I love watching basketball. And I love looking at basketball stats. The vast majority of the time the stats confirm what my eyes tell me, especially when it comes to the Kings. But occasionally there's a surprise or two where the stats give me something new to look at when watching a team.
For instance, here's an interesting set of sortable team stats. They are only up to the 2012-2013 season but it gives each teams shooting statistics from different ranges.
http://www.hoopdata.com/teamshotlocs.aspx?yr=2013&type=pg
As expected the Kings shot the highest number of attempts between 3-9 feet and yet had one of the worst shooting percentages. They also shot relatively poorly AT the rim and had the second worst assist percentage for those shots. This tells me the same thing my eyes did. The Kings had exactly one player (Tyreke) who could regularly get all the way to the rim and score (Cuz that season was settling for too many turnarounds and flip shots instead of bullying all the way to the cup) and more importantly there wasn't nearly enough ball movement. Too few back cuts, well executed pick and rolls etc. In short, a major issue with the Kings is not getting enough easy hoops. That completely jives with what I watched two seasons ago and even moreso last season I'd guess.
I was completely unsurprised by the team that had the highest FG% of baskets at the rim.
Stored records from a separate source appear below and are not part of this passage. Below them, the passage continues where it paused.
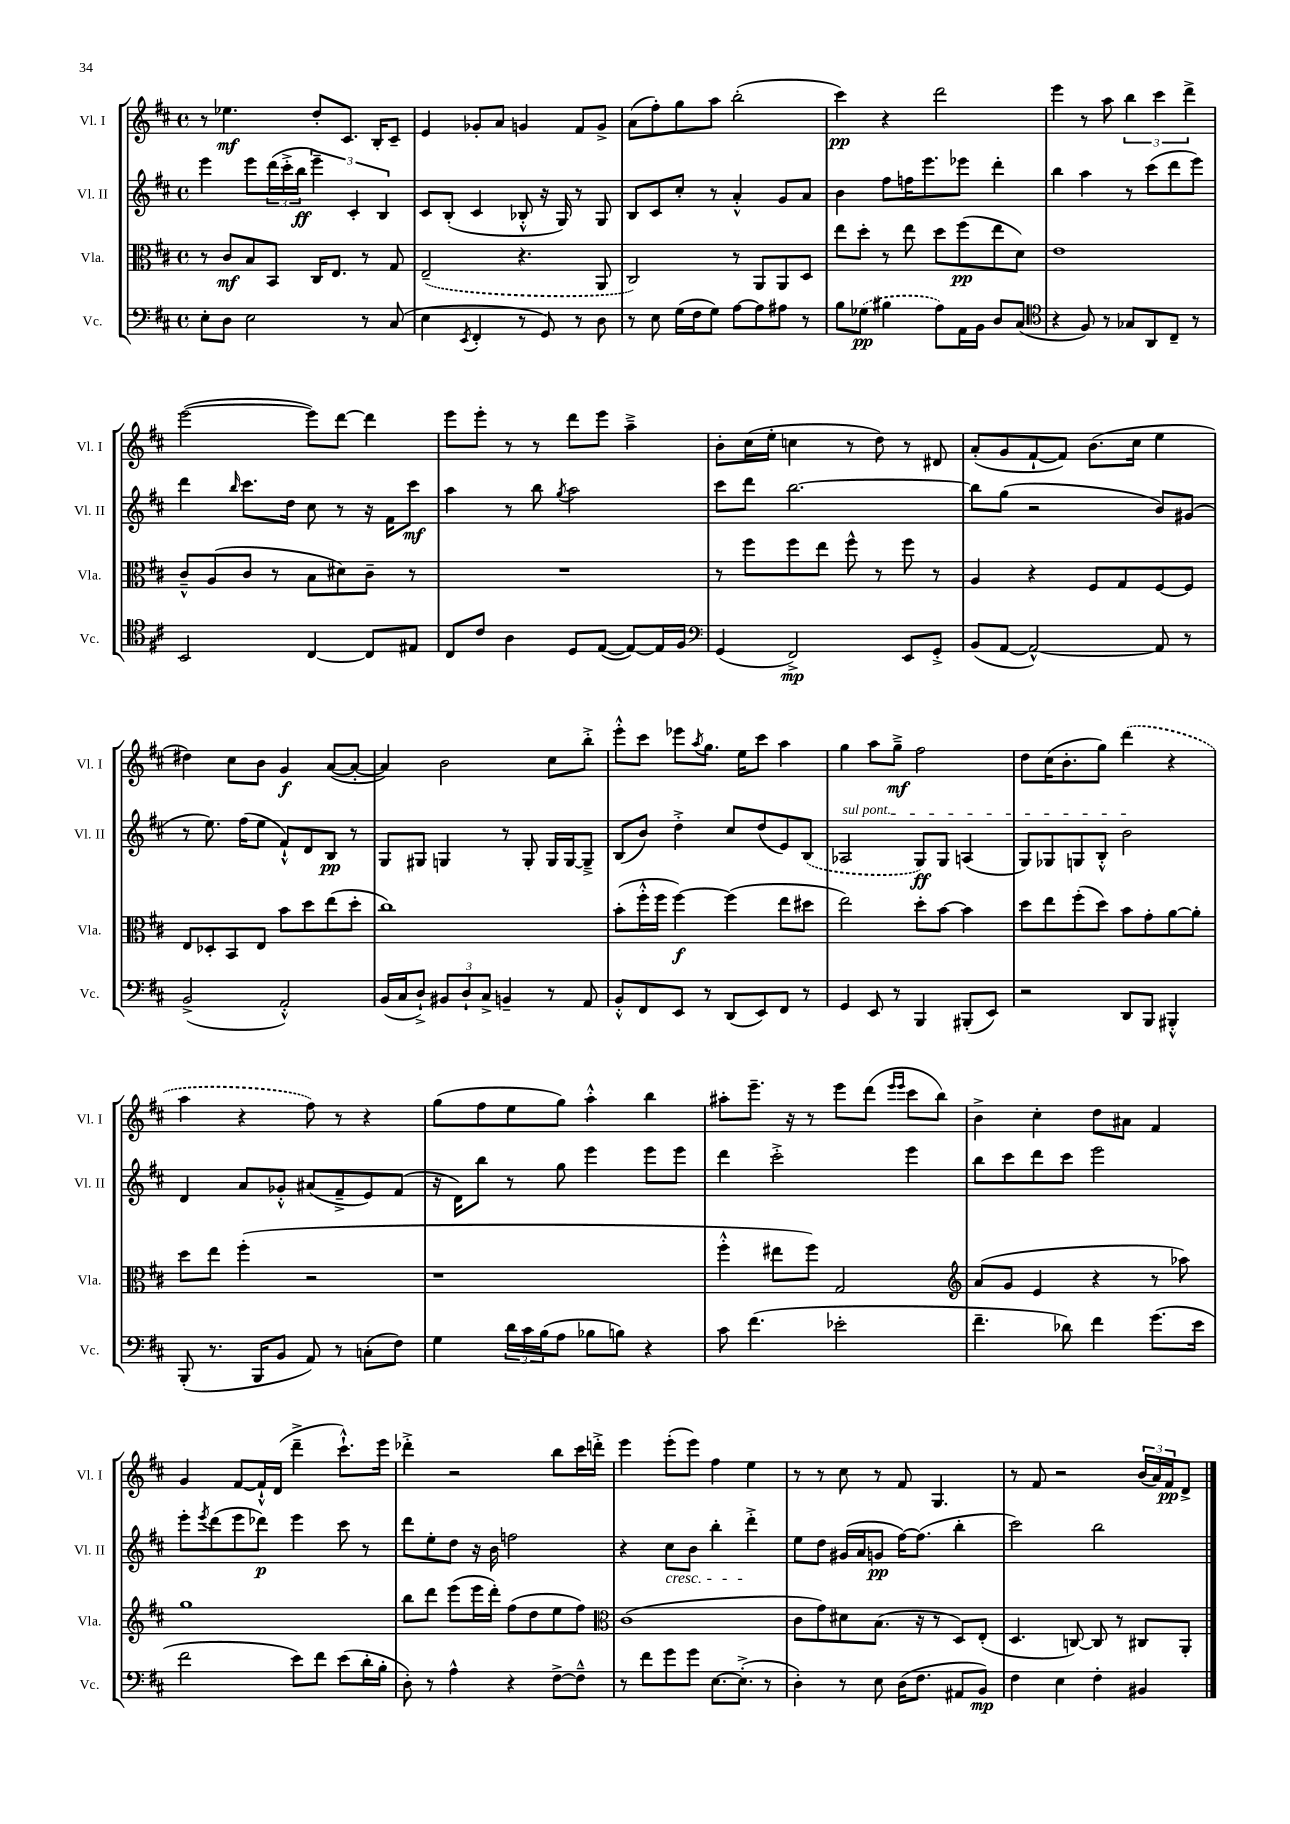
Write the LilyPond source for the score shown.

<<
\new StaffGroup <<
\new Staff = "s0" \with { instrumentName = "Vl. I" shortInstrumentName = "Vl. I" } {
    \clef treble \key d \major \defaultTimeSignature \time 4/4
    r8 ees''4.\mf d''8-. cis'8. b16-. cis'8-- |
    e'4 ges'8-. a'8 g'4 fis'8 g'8-> |
    a'8( fis''8-.) g''8 a''8 b''2-.( |
    cis'''4\pp) r4 d'''2 |
    e'''4 r8 a''8 \tuplet 3/2 { b''4 cis'''4 d'''4-> } |
    e'''2~( e'''8) d'''8~ d'''4 |
    e'''8 e'''8-. r8 r8 d'''8 e'''8 a''4---> |
    b'8-. cis''16( e''16-. c''4 r8 d''8) r8 dis'8 |
    a'8-.( g'8 fis'8~-! fis'8) b'8.( cis''16 e''4 |
    dis''4) cis''8 b'8 g'4\f a'8~( a'8~-. |
    a'4) b'2 cis''8 b''8-.-> |
    e'''8-.-^ cis'''8 ees'''8 \acciaccatura { a''8 } g''8. e''16 cis'''8 a''4 |
    g''4 a''8 g''8--->\mf fis''2 |
    d''8 cis''16( b'8.-. g''8) \once \slurDashed d'''4( r4 |
    a''4 r4 fis''8) r8 r4 |
    g''8( fis''8 e''8 g''8) a''4-.-^ b''4 |
    ais''8-. e'''8.-- r16 r8 e'''8 d'''8( \grace { e'''16 e'''16 } cis'''8 b''8) |
    b'4-> cis''4-. d''8 ais'8 fis'4 |
    g'4 fis'8~ fis'16-!-^ d'16( d'''4---> cis'''8.-!-^) e'''16 |
    des'''4-.-> r2 b''8 cis'''16 d'''16-.-> |
    e'''4 e'''8-.( e'''8) fis''4 e''4 |
    r8 r8 cis''8 r8 fis'8 g4. |
    r8 fis'8 r2 \tuplet 3/2 { b'16( a'16) fis'16\pp } d'8-> \bar "|." |
}
\new Staff = "s1" \with { instrumentName = "Vl. II" shortInstrumentName = "Vl. II" } {
    \clef treble \key d \major \defaultTimeSignature \time 4/4
    e'''4 e'''8 \tuplet 3/2 { d'''16( cis'''16-.-> b''16\ff } \tuplet 3/2 { e'''4--) cis'4-. b4 } |
    cis'8 b8-.( cis'4 bes8-.-^ r16 g16) r8 g8 |
    b8 cis'8 cis''8-. r8 a'4-.-^ g'8 a'8 |
    b'4 fis''8 f''16 e'''8. ees'''8 d'''4-. |
    b''4 a''4 r8 cis'''8( d'''8 e'''8) |
    d'''4 \grace { b''16 } cis'''8. d''16 cis''8 r8 r16 fis'16 cis'''8\mf |
    a''4 r8 b''8 \acciaccatura { g''8 } a''2 |
    cis'''8 d'''8 b''2.~ |
    b''8 g''8( r2 b'8) gis'8( |
    r8 e''8.) fis''16( e''8 fis'8-!-^) d'8 b8\pp r8 |
    g8 gis8 g4 r8 g8-. g16 g16~ g8---> |
    b8( b'8) d''4-.-> cis''8 d''8( e'8) \once \slurDashed b8( |
    \once \override TextSpanner.bound-details.left.text = \markup { \italic "sul pont." } aes2\startTextSpan g8\ff) g8 a4( |
    g8) ges8 g8 b8-.-^ b'2\stopTextSpan |
    d'4 a'8 ges'8-.-^ ais'8( fis'8---> e'8) fis'8( |
    r16 d'16) b''8 r8 g''8 e'''4 e'''8 e'''8 |
    d'''4 cis'''2-.-> e'''4 |
    b''8 cis'''8 d'''8 cis'''8 e'''2 |
    e'''8-. \acciaccatura { e'''8 } d'''8( e'''8 des'''8\p) e'''4 cis'''8 r8 |
    d'''8 e''8-. d''8 r16 b'16 f''2 |
    r4 cis''8\cresc b'8 b''4-. d'''4-.->\! |
    e''8 d''8 gis'16( a'16 g'8\pp fis''16~) fis''8.( b''4-. |
    cis'''2) b''2 \bar "|." |
}
\new Staff = "s2" \with { instrumentName = "Vla." shortInstrumentName = "Vla." } {
    \clef alto \key d \major \defaultTimeSignature \time 4/4
    r8 cis'8\mf b8 b,8 cis16 e8. r8 g8 |
    \once \slurDashed e2--( r4. a,8 |
    cis2) r8 a,8 a,8 d8 |
    e''8 d''8-. r8 e''8 d''8 fis''8\pp( e''8 d'8) |
    e'1 |
    cis'8---^ a8( cis'8 r8 b8 dis'8) cis'8-- r8 |
    R1 |
    r8 fis''8 fis''8 e''8 fis''8-^ r8 fis''8 r8 |
    a4 r4 fis8 g8 fis8~ fis8 |
    e8 des8-. b,8 e8 b'8 d''8 e''8( d''8-. |
    cis''1) |
    b'8-.( fis''16-.-^ fis''16 fis''4~\f) fis''4( e''8 dis''8 |
    e''2) d''8-. b'8~ b'4 |
    d''8 e''8 fis''8-.( d''8) b'8 g'8-. a'8~ a'8-. |
    d''8 e''8 fis''4-.( r2 |
    r1 |
    fis''4-.-^ eis''8 fis''8) g2 |
    \clef treble a'8( g'8 e'4 r4 r8 aes''8) |
    g''1 |
    b''8 d'''8 e'''8( e'''16 d'''16-.) fis''8( d''8 e''8 fis''8) |
    \clef alto cis'1( |
    cis'8 g'8) dis'8 b8.( r16 r8 d8) e8-.( |
    d4. c8~) c8 r8 cis8 a,8-. \bar "|." |
}
\new Staff = "s3" \with { instrumentName = "Vc." shortInstrumentName = "Vc." } {
    \clef bass \key d \major \defaultTimeSignature \time 4/4
    e8-. d8 e2 r8 cis8( |
    e4 \acciaccatura { e,8 } fis,4-. r8 g,8) r8 d8 |
    r8 e8 g16( fis16 g8) a8~ a8 ais8 r8 |
    b8 \once \slurDashed ges8\pp( bis4 a8) a,16 b,16 d8 cis8( |
    \clef tenor r4 fis8) r8 ges8 a,8 cis8-- r8 |
    b,2 cis4~ cis8 eis8 |
    cis8 cis'8 a4 d8 e8~( e8~) e16 fis16 |
    \clef bass g,4( fis,2->\mp) e,8 g,8-.-> |
    b,8( a,8~ a,2~-^) a,8 r8 |
    b,2->( a,2-.-^) |
    b,16( cis16 d8-!->) \tuplet 3/2 { bis,8 d8-! cis8-> } b,4-- r8 a,8 |
    b,8-.-^ fis,8 e,8 r8 d,8( e,8) fis,8 r8 |
    g,4 e,8 r8 b,,4 bis,,8-.( e,8) |
    r2 d,8 b,,8 bis,,4-.-^ |
    b,,8-.( r8. b,,16 b,8 a,8) r8 c8-.( fis8) |
    g4 \tuplet 3/2 { d'16 cis'16 b16( } a8 bes8 b8) r4 |
    cis'8 fis'4.( ees'2-. |
    fis'4.-- des'8) fis'4 g'8.( e'16 |
    fis'2 e'8) fis'8 e'8( d'16-. b16-. |
    d8-.) r8 a4-^ r4 fis8~-> fis8---^ |
    r8 fis'8 g'8 g'8 e8.~ e8.-.->( r8 |
    d4-.) r8 e8 d16( fis8. ais,8 b,8\mp) |
    fis4 e4 fis4-. bis,4 \bar "|." |
}
>>
>>
\layout { \context { \Score \remove "Bar_number_engraver" } }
That would have been the Heat who had Wade and LeBron attacking the hoop in transition and in the half court to either finish or create an easy basket for someone else.
Likewise, the first and third ranked teams in terms of assisted baskets at the rim wasn't a surprise. There was the Clippers and their lob city approach at #1 and the efficient, ball moving Spurs at #3. But the #2 ranked team DID surprise me. It wasn't the Heat. It wasn't the Rockets who shoot virtually no midrange shots and only really take 3's and shots in the paint. And it wasn't the Nuggets whose jailbreak style means they take almost seven more shots at the rim than the next closest team.
It was the Golden State Warriors.
Sure they averaged 22 shots per game at the rim to Denver's 37 but they were second in the league with a 59.9% assist rate on shots at the rim. Fast breaks? Wide open looks in the paint forced by overly aggressive closeouts on their great perimeter shooters? Did they run more pick and rolls than I remembered? I don't know the exact answer. And that's where I love looking at advanced stats. Because if they mean something (and the page of stats I linked to is ALL stats that mean something) then when I'm surprised by something it gives me a new part of the game to watch for so I can reconcile that cognitive dissonance and see WHY the stats are what they are.
You can look at baseball stats in a vacuum. It's why as kids my friends and I love Strat-O-Matic baseball. They were formulas you could plug in and get consistent results over time. Analytics in baseball can't account for most injuries, personal issues, team chemistry, player mindsets etc but beyond that they ARE baseball. Baseball is at once the most team game (requiring a concerted effort and other than a pitcher every 4 or 5 games not allowing individual talents to determine wins and losses) and the most individual contest (every at bat is essentially the pitcher vs the batter) of any of the major sports. You could create a board game just using player stats and get a very close approximation to how those games might play out. Likewise I can pickup a scorecard from a game and be able to glean the vast majority of what happened that day on the field. On the other hand, basketball is far too fluid for even advanced stats to allow you get away with not watching the games. If baseball is classical music, fixed, notated and played with precision, then basketball is jazz, free flowing and improvisational requiring constant communication and give and take between musicians.
But advanced basketball stats should verify what you already know OR give you a new way to view something so that you can verify it with the eyeball test. I think I have a good eye for the game. And I'm teaching my kids from an early age that when you watch, you can't focus on the ball, you have to focus on everything around it and how things are developing, or not developing as the case may be. And yet, I don't have the hubris to think that my eyes catch everything or interpret with unwavering accuracy.
It all reminds me of Richard Feynman's quote:
And that's how I see delving into stats in basketball. But where I think we all agree is that the first step is to understand how much validity or weight any given metric should be given.